:: WHAT THE TASK ASKS ::
Return the data's text unchanged, starting at the very beginning of the data and stopping after the line that contains "Auf Klassenfahrten können verschiedene".

**********

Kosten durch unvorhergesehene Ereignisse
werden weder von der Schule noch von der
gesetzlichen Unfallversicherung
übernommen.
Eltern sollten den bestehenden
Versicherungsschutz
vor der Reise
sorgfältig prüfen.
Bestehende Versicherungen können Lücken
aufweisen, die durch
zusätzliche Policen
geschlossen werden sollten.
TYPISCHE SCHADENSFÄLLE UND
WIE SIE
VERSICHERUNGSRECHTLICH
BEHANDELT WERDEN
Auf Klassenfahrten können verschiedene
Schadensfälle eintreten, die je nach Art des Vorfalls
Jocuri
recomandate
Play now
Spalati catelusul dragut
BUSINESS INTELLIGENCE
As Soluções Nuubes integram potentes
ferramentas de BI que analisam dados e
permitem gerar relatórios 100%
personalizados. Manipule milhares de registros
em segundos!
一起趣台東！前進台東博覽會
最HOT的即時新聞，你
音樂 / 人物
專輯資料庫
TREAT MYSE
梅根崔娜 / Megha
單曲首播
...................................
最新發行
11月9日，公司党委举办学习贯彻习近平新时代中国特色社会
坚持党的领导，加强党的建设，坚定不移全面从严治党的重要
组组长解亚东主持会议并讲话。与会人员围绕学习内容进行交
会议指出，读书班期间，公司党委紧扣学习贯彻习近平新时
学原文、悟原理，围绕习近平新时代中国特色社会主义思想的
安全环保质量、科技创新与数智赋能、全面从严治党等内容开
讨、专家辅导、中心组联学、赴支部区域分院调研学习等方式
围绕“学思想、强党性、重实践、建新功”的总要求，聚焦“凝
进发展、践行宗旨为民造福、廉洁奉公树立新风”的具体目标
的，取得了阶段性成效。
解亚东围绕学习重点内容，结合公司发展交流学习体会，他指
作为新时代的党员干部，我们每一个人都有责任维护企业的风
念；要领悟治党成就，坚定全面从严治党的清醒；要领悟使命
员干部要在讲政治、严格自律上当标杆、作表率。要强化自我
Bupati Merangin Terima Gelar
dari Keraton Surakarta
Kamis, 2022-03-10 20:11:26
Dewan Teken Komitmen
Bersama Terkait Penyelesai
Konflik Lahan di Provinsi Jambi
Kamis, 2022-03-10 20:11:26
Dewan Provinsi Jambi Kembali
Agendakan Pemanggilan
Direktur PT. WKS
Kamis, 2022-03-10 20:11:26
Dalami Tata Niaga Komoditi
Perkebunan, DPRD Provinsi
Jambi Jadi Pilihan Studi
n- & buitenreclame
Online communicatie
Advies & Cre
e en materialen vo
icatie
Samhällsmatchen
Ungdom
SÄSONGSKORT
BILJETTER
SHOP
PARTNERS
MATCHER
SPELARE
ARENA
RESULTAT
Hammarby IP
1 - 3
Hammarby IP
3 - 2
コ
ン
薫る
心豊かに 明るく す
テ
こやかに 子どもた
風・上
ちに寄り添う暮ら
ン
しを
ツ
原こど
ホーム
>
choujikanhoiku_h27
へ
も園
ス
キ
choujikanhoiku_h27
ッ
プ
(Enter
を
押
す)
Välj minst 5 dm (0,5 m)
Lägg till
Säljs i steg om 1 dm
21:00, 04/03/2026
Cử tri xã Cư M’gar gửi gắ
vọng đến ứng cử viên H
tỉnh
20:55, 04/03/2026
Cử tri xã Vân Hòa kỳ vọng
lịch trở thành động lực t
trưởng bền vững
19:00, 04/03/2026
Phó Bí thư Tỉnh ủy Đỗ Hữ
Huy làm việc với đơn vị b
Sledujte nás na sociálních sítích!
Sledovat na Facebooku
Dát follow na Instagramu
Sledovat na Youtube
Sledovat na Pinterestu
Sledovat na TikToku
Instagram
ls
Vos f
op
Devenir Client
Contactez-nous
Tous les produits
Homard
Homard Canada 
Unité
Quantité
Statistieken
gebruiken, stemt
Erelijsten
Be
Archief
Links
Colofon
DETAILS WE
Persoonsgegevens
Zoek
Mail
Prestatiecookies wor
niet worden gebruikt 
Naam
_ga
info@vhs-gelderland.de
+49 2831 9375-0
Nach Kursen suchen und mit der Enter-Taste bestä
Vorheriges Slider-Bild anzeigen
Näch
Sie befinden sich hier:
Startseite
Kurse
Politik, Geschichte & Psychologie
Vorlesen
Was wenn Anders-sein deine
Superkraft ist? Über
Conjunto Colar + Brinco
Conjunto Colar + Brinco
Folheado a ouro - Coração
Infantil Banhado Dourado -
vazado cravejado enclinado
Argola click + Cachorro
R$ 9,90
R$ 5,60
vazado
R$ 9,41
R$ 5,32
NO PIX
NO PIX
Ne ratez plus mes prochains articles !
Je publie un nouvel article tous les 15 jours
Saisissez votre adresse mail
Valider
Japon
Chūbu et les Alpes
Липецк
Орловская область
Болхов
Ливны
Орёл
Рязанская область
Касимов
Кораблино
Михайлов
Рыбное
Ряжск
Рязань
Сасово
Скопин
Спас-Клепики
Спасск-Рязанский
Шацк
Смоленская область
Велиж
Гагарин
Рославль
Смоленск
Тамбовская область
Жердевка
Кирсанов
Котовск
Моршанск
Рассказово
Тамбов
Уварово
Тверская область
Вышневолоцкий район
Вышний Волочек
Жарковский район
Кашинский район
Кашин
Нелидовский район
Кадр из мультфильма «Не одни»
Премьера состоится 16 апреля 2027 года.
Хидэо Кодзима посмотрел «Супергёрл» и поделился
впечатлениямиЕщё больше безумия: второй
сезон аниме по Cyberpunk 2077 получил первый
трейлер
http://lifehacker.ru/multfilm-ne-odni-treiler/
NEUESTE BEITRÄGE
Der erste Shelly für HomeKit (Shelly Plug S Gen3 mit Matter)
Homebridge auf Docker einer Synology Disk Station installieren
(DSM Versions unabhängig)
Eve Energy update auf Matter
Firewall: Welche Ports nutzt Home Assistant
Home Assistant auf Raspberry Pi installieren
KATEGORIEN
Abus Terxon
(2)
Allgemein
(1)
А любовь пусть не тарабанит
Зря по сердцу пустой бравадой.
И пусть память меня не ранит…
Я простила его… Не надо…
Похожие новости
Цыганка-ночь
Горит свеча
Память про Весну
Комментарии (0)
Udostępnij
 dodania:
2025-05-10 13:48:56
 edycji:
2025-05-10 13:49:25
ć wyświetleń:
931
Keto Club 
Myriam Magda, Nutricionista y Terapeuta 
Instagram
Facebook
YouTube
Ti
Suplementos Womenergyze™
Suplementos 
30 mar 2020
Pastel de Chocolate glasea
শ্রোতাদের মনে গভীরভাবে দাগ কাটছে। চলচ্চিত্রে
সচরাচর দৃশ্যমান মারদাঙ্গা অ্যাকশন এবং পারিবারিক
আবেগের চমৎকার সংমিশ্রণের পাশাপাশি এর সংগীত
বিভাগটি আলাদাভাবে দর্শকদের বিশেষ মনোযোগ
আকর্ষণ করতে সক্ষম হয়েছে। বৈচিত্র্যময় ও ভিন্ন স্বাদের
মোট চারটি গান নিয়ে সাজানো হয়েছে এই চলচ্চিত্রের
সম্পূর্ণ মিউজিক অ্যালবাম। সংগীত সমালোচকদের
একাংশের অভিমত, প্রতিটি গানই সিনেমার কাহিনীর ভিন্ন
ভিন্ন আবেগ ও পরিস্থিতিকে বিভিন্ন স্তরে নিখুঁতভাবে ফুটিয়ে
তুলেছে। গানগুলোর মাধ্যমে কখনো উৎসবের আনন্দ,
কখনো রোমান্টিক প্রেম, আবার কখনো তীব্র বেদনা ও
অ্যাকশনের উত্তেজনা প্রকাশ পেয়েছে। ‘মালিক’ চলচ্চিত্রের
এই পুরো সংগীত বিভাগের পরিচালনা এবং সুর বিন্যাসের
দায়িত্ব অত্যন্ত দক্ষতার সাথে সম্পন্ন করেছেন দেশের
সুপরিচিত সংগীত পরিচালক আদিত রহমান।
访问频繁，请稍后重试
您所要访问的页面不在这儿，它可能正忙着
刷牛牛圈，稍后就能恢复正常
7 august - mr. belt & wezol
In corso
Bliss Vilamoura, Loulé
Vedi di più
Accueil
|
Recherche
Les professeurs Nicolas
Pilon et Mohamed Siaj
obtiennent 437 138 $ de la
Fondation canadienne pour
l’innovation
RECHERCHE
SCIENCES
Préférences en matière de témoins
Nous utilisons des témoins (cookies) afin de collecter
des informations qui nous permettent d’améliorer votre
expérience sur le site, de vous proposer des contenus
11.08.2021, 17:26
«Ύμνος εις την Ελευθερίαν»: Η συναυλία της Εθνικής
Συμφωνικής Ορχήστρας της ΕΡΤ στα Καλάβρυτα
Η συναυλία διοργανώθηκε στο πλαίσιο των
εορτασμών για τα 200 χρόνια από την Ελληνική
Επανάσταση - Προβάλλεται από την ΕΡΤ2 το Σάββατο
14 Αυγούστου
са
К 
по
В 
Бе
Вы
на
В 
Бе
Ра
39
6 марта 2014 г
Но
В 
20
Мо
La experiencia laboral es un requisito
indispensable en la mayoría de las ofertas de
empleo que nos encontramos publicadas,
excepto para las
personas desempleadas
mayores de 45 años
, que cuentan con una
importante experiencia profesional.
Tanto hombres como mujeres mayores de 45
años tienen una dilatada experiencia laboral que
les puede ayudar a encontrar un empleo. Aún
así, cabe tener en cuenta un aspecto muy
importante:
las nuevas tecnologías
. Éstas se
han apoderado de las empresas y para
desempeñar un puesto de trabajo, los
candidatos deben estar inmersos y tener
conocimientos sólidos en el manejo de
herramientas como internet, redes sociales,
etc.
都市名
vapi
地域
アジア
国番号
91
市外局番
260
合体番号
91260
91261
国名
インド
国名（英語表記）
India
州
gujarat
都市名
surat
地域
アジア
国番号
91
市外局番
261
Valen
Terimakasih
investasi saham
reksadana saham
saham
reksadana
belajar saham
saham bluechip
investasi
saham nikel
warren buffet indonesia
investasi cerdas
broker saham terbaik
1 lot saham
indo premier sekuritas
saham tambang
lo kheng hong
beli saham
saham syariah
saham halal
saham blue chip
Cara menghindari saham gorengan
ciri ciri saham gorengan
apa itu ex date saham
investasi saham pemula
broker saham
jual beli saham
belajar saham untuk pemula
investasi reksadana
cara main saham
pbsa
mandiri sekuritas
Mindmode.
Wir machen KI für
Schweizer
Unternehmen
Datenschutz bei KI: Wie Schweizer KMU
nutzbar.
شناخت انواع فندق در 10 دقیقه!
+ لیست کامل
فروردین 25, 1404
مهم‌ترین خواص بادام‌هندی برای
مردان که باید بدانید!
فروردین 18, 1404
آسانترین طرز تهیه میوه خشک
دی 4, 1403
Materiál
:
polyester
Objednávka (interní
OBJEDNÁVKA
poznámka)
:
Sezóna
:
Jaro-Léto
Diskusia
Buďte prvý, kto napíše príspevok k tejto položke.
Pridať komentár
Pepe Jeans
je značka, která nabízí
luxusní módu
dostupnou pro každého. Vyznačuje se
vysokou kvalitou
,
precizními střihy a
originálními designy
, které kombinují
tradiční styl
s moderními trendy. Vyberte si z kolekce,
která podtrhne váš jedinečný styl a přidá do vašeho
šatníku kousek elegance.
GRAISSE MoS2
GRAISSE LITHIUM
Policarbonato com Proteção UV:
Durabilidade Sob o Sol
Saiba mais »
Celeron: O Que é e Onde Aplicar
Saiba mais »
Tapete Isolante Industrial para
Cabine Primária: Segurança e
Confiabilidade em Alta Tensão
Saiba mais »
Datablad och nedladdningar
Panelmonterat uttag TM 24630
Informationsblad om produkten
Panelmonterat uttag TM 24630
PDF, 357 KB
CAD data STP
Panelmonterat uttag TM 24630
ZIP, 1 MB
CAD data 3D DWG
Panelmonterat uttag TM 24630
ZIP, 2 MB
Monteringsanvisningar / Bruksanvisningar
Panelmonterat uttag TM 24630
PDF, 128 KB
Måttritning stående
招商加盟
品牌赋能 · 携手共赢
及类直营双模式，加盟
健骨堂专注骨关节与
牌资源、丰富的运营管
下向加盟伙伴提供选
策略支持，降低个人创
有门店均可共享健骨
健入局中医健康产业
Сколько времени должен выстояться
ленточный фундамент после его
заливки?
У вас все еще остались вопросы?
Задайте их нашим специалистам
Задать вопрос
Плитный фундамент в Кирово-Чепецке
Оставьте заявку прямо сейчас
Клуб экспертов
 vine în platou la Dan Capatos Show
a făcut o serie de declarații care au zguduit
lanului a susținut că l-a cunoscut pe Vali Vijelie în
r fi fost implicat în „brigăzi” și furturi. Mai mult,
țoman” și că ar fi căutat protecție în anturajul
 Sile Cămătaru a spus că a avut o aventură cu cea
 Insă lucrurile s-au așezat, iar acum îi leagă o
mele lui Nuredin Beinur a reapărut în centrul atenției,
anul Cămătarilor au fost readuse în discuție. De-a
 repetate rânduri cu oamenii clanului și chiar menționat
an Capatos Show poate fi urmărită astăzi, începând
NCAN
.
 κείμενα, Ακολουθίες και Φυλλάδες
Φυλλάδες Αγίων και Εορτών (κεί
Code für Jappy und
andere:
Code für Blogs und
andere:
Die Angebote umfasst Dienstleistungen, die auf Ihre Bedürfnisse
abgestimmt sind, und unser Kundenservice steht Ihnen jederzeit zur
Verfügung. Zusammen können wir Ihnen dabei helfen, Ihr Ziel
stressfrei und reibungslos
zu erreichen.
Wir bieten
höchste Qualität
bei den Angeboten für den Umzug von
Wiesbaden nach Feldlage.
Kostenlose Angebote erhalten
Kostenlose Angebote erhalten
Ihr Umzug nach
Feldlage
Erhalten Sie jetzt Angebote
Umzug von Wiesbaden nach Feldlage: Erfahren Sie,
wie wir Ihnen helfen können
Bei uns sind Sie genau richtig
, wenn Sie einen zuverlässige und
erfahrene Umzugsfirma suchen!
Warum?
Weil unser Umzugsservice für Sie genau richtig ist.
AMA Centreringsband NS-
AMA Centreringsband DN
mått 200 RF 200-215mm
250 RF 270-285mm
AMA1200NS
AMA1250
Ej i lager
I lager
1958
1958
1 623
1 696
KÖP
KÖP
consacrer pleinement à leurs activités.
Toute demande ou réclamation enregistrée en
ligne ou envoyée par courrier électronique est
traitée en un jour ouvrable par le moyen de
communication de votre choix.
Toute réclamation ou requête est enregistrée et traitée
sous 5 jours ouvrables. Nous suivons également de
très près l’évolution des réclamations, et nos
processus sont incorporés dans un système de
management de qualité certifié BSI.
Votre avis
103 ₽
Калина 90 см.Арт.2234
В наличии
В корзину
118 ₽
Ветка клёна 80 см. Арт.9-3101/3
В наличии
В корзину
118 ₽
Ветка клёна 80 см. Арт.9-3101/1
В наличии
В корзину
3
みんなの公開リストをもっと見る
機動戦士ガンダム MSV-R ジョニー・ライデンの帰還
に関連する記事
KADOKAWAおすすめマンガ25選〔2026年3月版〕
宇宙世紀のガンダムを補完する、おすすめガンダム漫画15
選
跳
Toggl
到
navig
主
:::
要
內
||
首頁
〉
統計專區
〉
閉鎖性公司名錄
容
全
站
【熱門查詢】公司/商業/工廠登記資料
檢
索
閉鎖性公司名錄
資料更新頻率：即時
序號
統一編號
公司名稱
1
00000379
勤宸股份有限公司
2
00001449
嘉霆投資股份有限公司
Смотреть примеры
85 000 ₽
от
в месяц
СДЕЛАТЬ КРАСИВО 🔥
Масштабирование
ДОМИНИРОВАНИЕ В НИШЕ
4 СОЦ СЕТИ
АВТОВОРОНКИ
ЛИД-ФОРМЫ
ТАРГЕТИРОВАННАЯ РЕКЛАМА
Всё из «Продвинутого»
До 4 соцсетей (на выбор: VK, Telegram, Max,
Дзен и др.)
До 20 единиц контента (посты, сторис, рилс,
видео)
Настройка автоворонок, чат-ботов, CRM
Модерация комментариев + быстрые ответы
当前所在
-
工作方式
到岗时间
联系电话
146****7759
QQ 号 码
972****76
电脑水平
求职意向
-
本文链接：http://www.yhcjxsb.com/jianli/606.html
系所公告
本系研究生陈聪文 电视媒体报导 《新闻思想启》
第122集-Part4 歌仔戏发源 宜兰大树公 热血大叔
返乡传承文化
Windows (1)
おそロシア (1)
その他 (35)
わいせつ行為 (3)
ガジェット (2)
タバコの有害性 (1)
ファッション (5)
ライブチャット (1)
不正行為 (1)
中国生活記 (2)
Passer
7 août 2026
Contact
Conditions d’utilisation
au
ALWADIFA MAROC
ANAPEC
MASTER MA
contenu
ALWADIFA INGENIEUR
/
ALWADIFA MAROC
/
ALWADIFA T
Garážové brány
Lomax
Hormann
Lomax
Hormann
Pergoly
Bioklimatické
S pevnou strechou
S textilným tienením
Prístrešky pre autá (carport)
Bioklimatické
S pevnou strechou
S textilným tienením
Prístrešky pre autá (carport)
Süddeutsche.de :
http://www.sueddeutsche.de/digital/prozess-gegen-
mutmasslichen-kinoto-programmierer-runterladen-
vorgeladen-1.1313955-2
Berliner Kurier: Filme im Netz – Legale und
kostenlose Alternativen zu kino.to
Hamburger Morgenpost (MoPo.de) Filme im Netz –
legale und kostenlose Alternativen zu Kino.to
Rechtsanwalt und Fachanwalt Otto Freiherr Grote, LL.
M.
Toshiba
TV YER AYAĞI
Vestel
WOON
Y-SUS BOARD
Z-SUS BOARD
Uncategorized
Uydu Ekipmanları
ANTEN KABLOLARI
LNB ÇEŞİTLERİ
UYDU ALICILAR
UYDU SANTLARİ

**********

:: TASK RESPONSE ::
Kosten durch unvorhergesehene Ereignisse
werden weder von der Schule noch von der
gesetzlichen Unfallversicherung
übernommen.
Eltern sollten den bestehenden
Versicherungsschutz
vor der Reise
sorgfältig prüfen.
Bestehende Versicherungen können Lücken
aufweisen, die durch
zusätzliche Policen
geschlossen werden sollten.
TYPISCHE SCHADENSFÄLLE UND
WIE SIE
VERSICHERUNGSRECHTLICH
BEHANDELT WERDEN
Auf Klassenfahrten können verschiedene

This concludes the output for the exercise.